Given a string S and a string T, find the minimum window in S which will contain all the characters in T in complexity O(n).
Example:
Input: S = "ADOBECODEBANC", T = "ABC"
Output: "BANC"
Note:
If there is no such window in S that covers all characters in T, return the empty string "".

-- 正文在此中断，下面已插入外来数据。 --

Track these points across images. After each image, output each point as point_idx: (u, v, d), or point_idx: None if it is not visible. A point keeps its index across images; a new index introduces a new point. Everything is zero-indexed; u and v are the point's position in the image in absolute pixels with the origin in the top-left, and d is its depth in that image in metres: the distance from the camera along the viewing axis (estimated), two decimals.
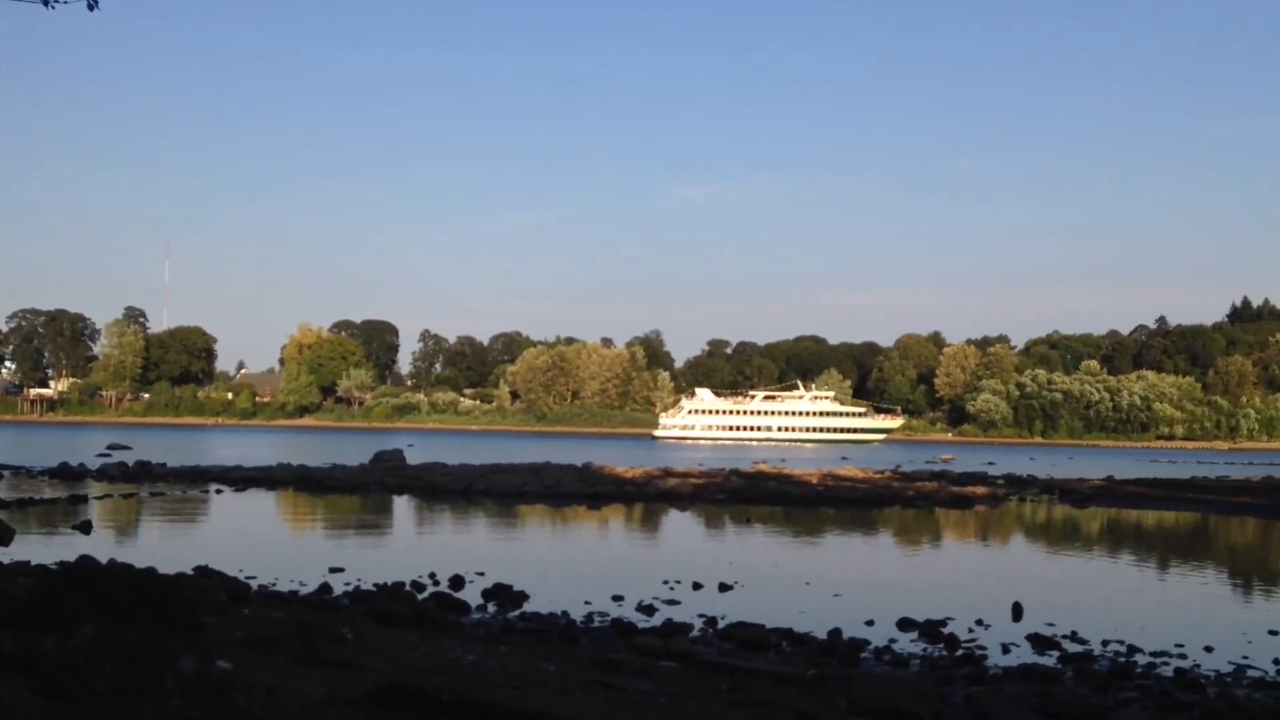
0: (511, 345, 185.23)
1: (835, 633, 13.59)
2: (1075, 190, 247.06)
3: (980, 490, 42.46)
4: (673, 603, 15.95)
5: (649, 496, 37.85)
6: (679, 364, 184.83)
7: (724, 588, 17.48)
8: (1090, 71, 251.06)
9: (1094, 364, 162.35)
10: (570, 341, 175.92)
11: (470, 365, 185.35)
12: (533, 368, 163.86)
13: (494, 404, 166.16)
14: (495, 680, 7.20)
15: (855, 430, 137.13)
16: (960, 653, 12.85)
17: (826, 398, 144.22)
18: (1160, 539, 30.57)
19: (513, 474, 42.17)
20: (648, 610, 15.26)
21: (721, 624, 14.03)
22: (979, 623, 14.82)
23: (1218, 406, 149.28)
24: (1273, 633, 14.73)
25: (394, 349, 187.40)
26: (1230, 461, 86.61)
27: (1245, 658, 12.98)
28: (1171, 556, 26.02)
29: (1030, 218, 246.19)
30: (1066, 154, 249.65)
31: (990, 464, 69.15)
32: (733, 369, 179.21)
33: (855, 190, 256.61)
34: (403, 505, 34.67)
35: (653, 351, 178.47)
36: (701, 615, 14.74)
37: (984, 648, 13.24)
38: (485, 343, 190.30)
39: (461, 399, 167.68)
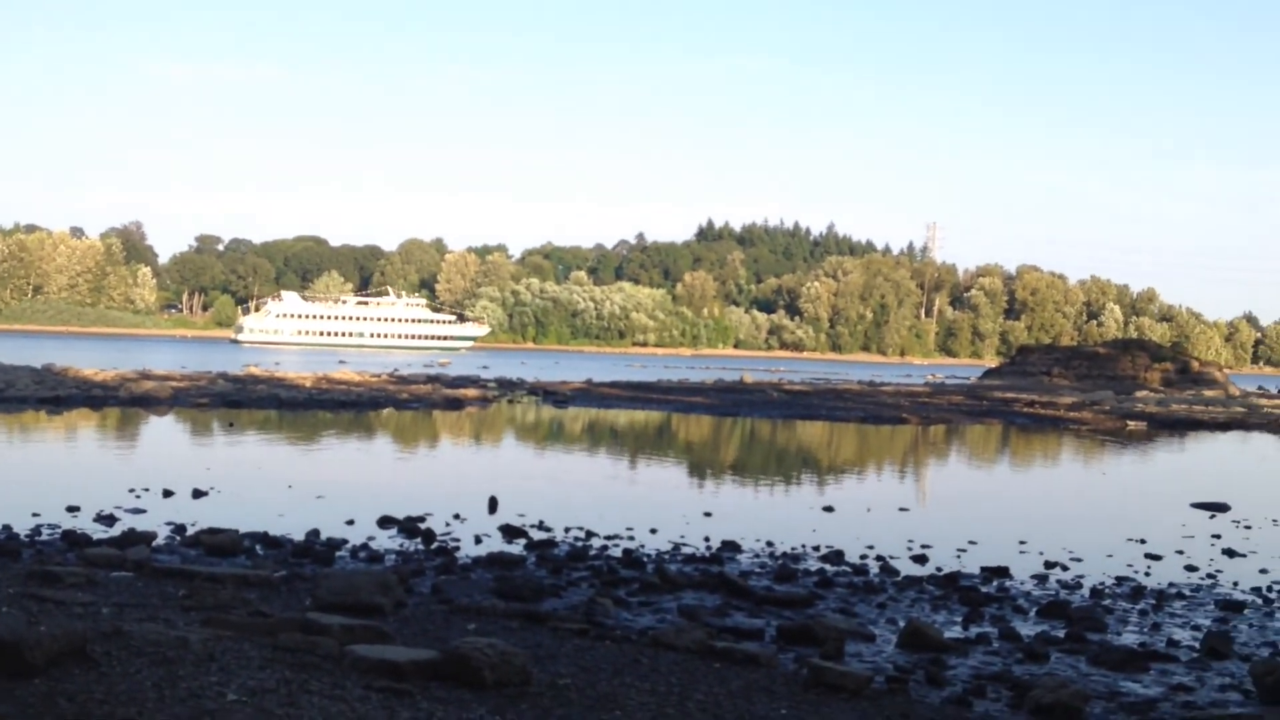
0: None
1: (313, 533, 13.49)
2: (569, 106, 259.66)
3: (472, 393, 44.07)
4: (138, 511, 14.92)
5: (121, 400, 34.95)
6: (164, 260, 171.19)
7: (198, 494, 16.65)
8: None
9: (582, 275, 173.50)
10: (32, 229, 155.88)
11: None
12: None
13: None
14: None
15: (445, 337, 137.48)
16: (435, 545, 13.32)
17: (418, 304, 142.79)
18: (629, 435, 33.61)
19: None
20: (108, 520, 14.15)
21: (191, 530, 13.39)
22: (456, 517, 15.43)
23: (684, 317, 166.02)
24: (707, 514, 16.80)
25: None
26: (691, 366, 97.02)
27: (682, 537, 14.71)
28: (636, 451, 28.75)
29: (529, 128, 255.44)
30: (564, 71, 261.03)
31: (485, 368, 71.84)
32: (225, 268, 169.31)
33: (351, 86, 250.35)
34: None
35: (132, 245, 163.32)
36: (170, 523, 13.95)
37: (458, 540, 13.83)
38: None
39: None
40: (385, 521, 14.78)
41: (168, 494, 16.46)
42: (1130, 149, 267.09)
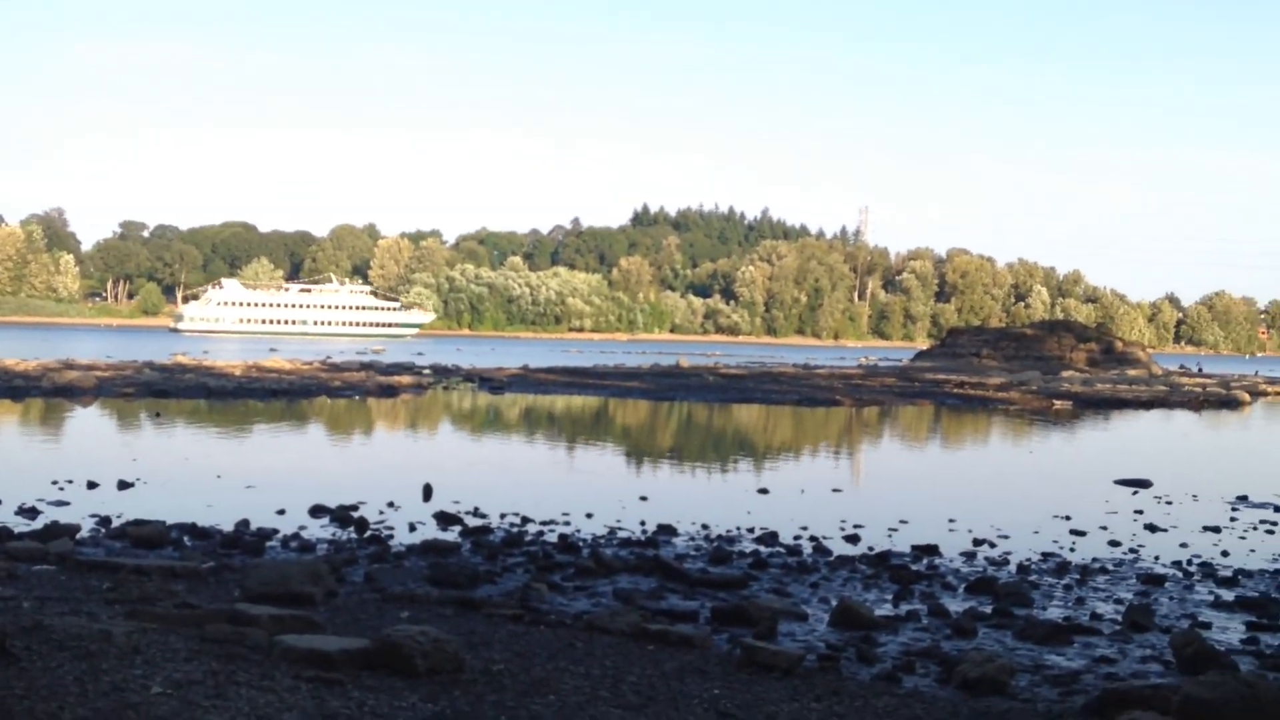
0: None
1: (243, 524, 13.31)
2: (503, 90, 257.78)
3: (407, 380, 43.69)
4: (61, 504, 14.56)
5: (44, 391, 34.08)
6: (87, 247, 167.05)
7: (124, 485, 16.31)
8: None
9: (517, 260, 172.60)
10: None
11: None
12: None
13: None
14: None
15: (390, 324, 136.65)
16: (368, 534, 13.20)
17: (362, 292, 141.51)
18: (566, 420, 33.57)
19: None
20: (30, 513, 13.80)
21: (117, 523, 13.12)
22: (390, 505, 15.29)
23: (620, 302, 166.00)
24: (643, 498, 16.84)
25: None
26: (628, 351, 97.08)
27: (618, 521, 14.72)
28: (573, 436, 28.73)
29: (462, 112, 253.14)
30: (496, 54, 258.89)
31: (420, 355, 71.24)
32: (151, 255, 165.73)
33: (280, 68, 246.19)
34: None
35: (54, 232, 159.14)
36: (94, 515, 13.65)
37: (392, 528, 13.71)
38: None
39: None
40: (317, 511, 14.60)
41: (92, 486, 16.11)
42: (1055, 133, 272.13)
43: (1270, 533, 15.41)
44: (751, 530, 14.23)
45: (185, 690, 5.43)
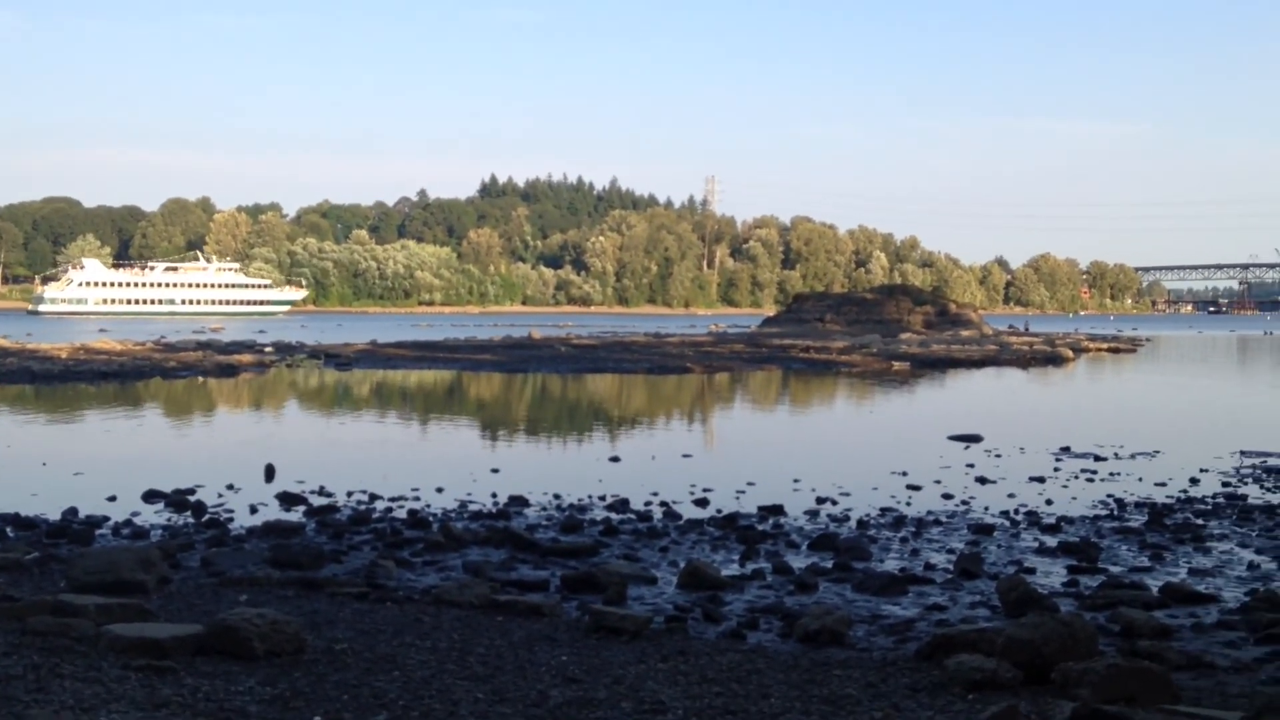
0: None
1: (70, 512, 12.70)
2: (341, 58, 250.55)
3: (247, 358, 42.29)
4: None
5: None
6: None
7: None
8: None
9: (363, 234, 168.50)
10: None
11: None
12: None
13: None
14: None
15: (261, 302, 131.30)
16: (206, 518, 12.77)
17: (231, 269, 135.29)
18: (417, 395, 33.07)
19: None
20: None
21: None
22: (230, 487, 14.81)
23: (470, 275, 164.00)
24: (494, 471, 16.76)
25: None
26: (479, 324, 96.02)
27: (469, 494, 14.63)
28: (424, 411, 28.33)
29: (300, 82, 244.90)
30: (334, 21, 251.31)
31: (261, 332, 68.94)
32: None
33: (110, 37, 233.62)
34: None
35: None
36: None
37: (232, 511, 13.30)
38: None
39: None
40: (151, 496, 14.04)
41: None
42: (892, 105, 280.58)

If there is such window, you are guaranteed that there will always be only one unique minimum window in S.
解释下题目:
找到S中能够最小匹配T的子串
1. 滑动窗口
实际耗时:29ms
public String minWindow(String s, String t) {
if (s == null || s.length() < t.length() || s.length() == 0) {
return "";
}
HashMap<Character, Integer> map = new HashMap<>();
//获得t中的字母出现的次数
for (char c : t.toCharArray()) {
if (map.containsKey(c)) {
map.put(c, map.get(c) + 1);
} else {
map.put(c, 1);
}
}
int left = 0;
int minLeft = 0;
int minLen = s.length() + 1;
int count = 0;
for (int right = 0; right < s.length(); right++) {
if (map.containsKey(s.charAt(right))) {
//如果s中有t的字母
map.put(s.charAt(right), map.get(s.charAt(right)) - 1);
if (map.get(s.charAt(right)) >= 0) {
count++;
//System.out.println("count = " + count);
}
//窗口已经符合要求了,可以移动了
while (count == t.length()) {
if (right - left + 1 < minLen) {
minLeft = left;
minLen = right - left + 1;
}
if (map.containsKey(s.charAt(left))) {
map.put(s.charAt(left), map.get(s.charAt(left)) + 1);
if (map.get(s.charAt(left)) > 0) {
count--;
}
}
left++;
}
}
}
if (minLen > s.length()) {
return "";
}
return s.substring(minLeft, minLeft + minLen);
}
踩过的坑:注意这里用的是count==t.length()来判断是不是满足要求的,所以需要确保每一个都有。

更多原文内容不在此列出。